Trunoyudo pun meminta kepada masyarakat untuk bersabar lantaran penyidik saat ini sedang menyelesaikan fakta-fakta tindak pidananya.
“Pada kasus ini akan dirilis secara komprehensif,” ucapnya.
Baca Juga: Suami Korban TPPO yang dijadikan PSK, Ikhlas Terima Istrinya Kembali
Trunoyudo tidak menjelaskan kapan kepolisian akan merilis informasi tersebut.
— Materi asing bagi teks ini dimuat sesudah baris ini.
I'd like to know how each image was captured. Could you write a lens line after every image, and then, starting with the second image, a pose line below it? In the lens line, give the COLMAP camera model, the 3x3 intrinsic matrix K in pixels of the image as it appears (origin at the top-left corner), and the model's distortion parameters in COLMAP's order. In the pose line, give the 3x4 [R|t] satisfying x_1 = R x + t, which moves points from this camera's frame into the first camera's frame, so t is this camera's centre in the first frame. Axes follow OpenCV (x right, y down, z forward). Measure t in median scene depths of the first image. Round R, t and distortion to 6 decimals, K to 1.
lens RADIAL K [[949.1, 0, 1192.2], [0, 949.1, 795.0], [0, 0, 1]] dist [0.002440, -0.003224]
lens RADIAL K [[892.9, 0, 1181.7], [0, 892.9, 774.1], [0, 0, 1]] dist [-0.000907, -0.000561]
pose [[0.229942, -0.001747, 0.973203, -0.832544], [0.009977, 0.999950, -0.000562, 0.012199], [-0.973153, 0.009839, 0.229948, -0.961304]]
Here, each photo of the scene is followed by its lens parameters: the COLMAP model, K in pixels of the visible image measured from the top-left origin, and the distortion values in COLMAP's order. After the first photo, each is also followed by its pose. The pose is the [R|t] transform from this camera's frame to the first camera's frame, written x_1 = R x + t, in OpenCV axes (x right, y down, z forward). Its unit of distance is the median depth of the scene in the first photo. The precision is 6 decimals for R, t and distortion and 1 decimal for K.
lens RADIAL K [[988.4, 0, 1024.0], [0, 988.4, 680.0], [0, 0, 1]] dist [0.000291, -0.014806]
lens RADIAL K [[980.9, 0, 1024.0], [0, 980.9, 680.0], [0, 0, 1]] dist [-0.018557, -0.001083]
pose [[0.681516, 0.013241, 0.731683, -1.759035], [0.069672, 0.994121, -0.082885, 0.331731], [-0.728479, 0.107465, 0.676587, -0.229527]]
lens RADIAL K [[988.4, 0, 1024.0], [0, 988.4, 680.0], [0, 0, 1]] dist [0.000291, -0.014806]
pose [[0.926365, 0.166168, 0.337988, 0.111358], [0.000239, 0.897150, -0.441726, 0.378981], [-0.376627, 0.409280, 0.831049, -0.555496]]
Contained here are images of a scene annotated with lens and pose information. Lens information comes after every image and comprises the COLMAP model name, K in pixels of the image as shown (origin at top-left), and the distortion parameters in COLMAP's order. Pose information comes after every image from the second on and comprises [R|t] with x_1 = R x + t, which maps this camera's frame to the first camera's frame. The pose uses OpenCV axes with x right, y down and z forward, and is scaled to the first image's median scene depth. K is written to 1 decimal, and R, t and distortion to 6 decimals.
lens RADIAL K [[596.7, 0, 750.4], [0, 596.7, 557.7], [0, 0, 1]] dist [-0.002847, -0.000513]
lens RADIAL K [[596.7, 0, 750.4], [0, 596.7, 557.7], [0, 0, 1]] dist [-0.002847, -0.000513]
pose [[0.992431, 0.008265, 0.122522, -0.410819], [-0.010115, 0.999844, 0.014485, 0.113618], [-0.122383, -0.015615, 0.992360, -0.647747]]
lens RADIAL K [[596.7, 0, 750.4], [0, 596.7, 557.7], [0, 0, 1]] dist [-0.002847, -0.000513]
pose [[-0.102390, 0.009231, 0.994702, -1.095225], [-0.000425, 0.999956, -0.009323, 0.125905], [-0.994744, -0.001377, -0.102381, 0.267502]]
Namun dia memastikan penyidik menggunakan metode scientific crime investigation dan kolaborasi Inter maupun antar profesi dalam pengungkapan kasus tersebut.
Kasus ini terungkap setelah polisi menggerebek rumah tempat penampungan korban di Bekasi dan menangkap pelaku TPPO.
Sementara Wakil Kepala Badan Reserse Kriminal (Wakabareskrim) Polri, Irjen Asep Edi Suheri menyebut salah satu pelaku TPPO yang menjual ginjal para korbannya sudah ditangkap di kawasan Bekasi. Saat ini Polda Metro Jaya masih melakukan pengembangan atas jaringan tersebut.
“Ya nanti mungkin kita akan tarik sampai ke mana, atasnya itu, masih ditelusuri, masih didalami. Kalau sudah fix baru kita akan sampaikan ke media,” kata Asep.